**WHAT YOU HAVE TO DO:** Please transcribe the entries below without omitting a single character.

# # # # #

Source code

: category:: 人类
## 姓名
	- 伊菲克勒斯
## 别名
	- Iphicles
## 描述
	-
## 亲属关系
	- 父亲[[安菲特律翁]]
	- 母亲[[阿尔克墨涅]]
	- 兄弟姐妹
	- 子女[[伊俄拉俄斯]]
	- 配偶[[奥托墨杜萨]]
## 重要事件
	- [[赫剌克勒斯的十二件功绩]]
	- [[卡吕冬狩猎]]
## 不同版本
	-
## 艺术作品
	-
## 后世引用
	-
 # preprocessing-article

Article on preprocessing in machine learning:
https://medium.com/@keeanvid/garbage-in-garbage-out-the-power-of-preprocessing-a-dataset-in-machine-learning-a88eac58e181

# # # # #

**YOUR RESPONSE:**
Source code

: category:: 人类
## 姓名
	- 伊菲克勒斯
## 别名
	- Iphicles
## 描述
	-
## 亲属关系
	- 父亲[[安菲特律翁]]
	- 母亲[[阿尔克墨涅]]
	- 兄弟姐妹
	- 子女[[伊俄拉俄斯]]
	- 配偶[[奥托墨杜萨]]
## 重要事件
	- [[赫剌克勒斯的十二件功绩]]
	- [[卡吕冬狩猎]]
## 不同版本
	-
## 艺术作品
	-
## 后世引用
	-
 # preprocessing-article

Article on preprocessing in machine learning:
https://medium.com/@keeanvid/garbage-in-garbage-out-the-power-of-preprocessing-a-dataset-in-machine-learning-a88eac58e181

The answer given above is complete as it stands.